We thank all the reviewers for thoroughly and carefully reading our paper. We are happy to hear that they found our approach original and innovative (Reviewers Um7G, 1htQ, D8FE, fXTe) with solid theoretical foundation and analysis (Reviewers 1htQ, D8FE, fXTe) and extensive empirical results showcasing our method's benefits in Reinforcement Learning (Reviewers Um7G, 1htQ, fXTe).
Besides responding to each reviewer individually, we upload a revised submission of our paper to tackle their concerns. In summary, the revised paper incorporates the following updates, all of which are highlighted in blue for the reviewers' ease of reference.
Updates on the PDF:
- Figure 1: A figure explaining the full DICL framework, accompanied by a detailed description in the introduction section.
- Prompt Example: Additional details and a concrete prompt example have been included in the ICL paragraph of the Background section (Section 2).
- Ablation Study on the LLM: In Section 3.4, we have added a table presenting an ablation study on the choice of the Llama model. The table includes metrics (MSE and KS) averaged over seven different tasks from the D4RL benchmark.
- LLM Used in Experiments: For each experiment, we have specified the LLM used in the experiment within the figure caption.

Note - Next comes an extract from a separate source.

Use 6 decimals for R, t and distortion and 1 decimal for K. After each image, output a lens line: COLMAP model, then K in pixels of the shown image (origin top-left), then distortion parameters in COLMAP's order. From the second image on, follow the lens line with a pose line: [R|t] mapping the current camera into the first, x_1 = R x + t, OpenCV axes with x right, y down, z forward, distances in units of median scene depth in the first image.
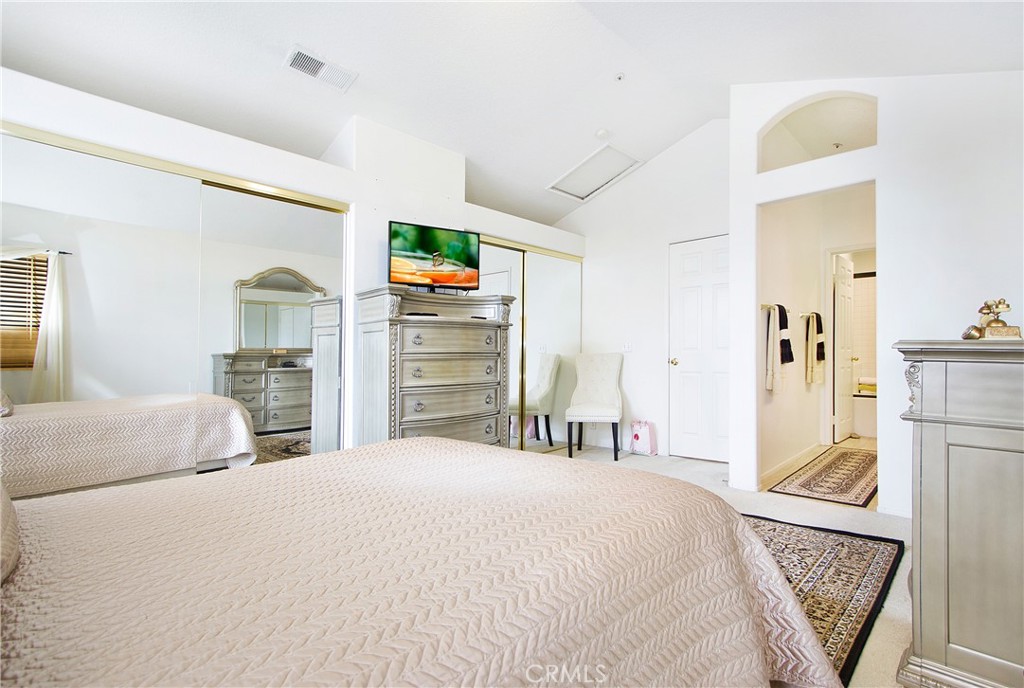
lens RADIAL K [[475.1, 0, 515.2], [0, 475.1, 352.8], [0, 0, 1]] dist [0.000244, 0.000184]
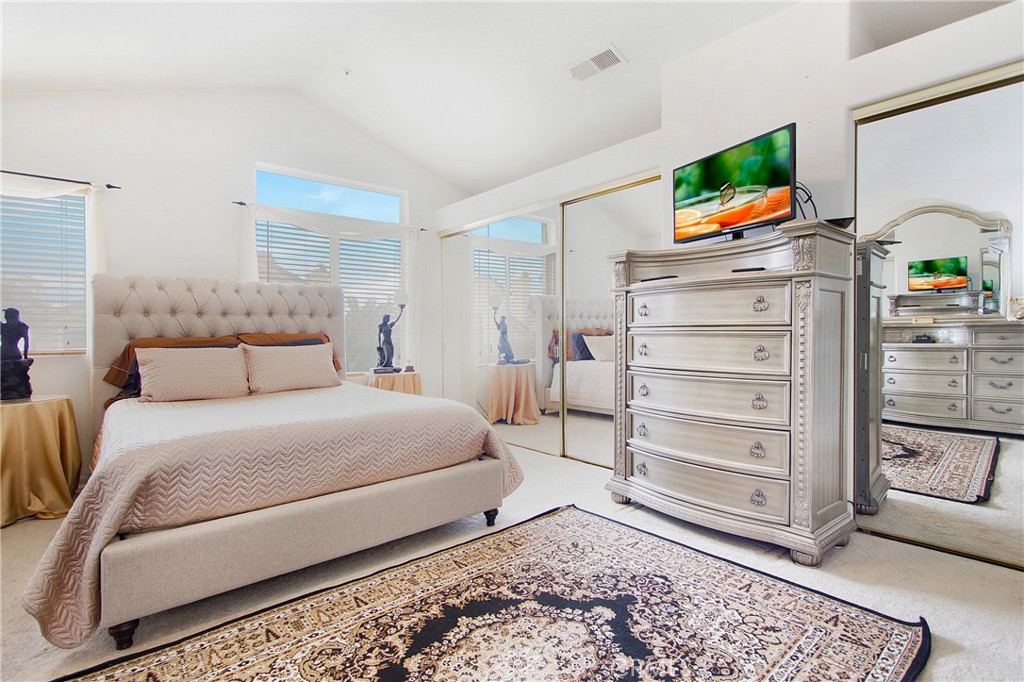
lens RADIAL K [[475.1, 0, 514.8], [0, 475.1, 334.7], [0, 0, 1]] dist [0.000244, 0.000184]
pose [[-0.071213, 0.021018, -0.997240, 0.576279], [0.003408, 0.999777, 0.020828, -0.000226], [0.997455, -0.001915, -0.071269, 0.730798]]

- Discussion: A new discussion section has been added to explore additional aspects and future directions related to our work.
- Zero-shot clarification: Following Reviewer D8FE's recommendation, we have added a paragraph at the end of Section 3.2 to explain our use of the term 'zero-shot' and contextualize it within the relevant literature.
These revisions, along with an improved writing style, have been made to address the valuable feedback provided by the reviewers and to enhance the clarity, writing, and depth of the paper.
We believe that the paper strongly benefited from the reviews, and we respectfully invite the reviewers to reconsider their evaluation score if they think we addressed their concerns.
This work explores using pre-trained LLMs to predict the dynamics of continuous MDPs in-context, addressing challenges related to multivariate data and control signal integration. The reviewers appreciate the originality of the approach, the theoretical analysis, and the thorough empirical evaluation. They also raise concerns, however, primarily on the clarity of presentation, on a few issues with evaluation, and limited discussion on generalizability. The authors respond to all concerns and questions in detail but not all reviewers engage in discussion.
审稿人讨论附加意见
The authors respond to the reviewers' concerns and questions, conduct a new ablation, and revise the paper for clarity and to add a discussion section. Overall I feel that the author responses adequately address the majority of the concerns.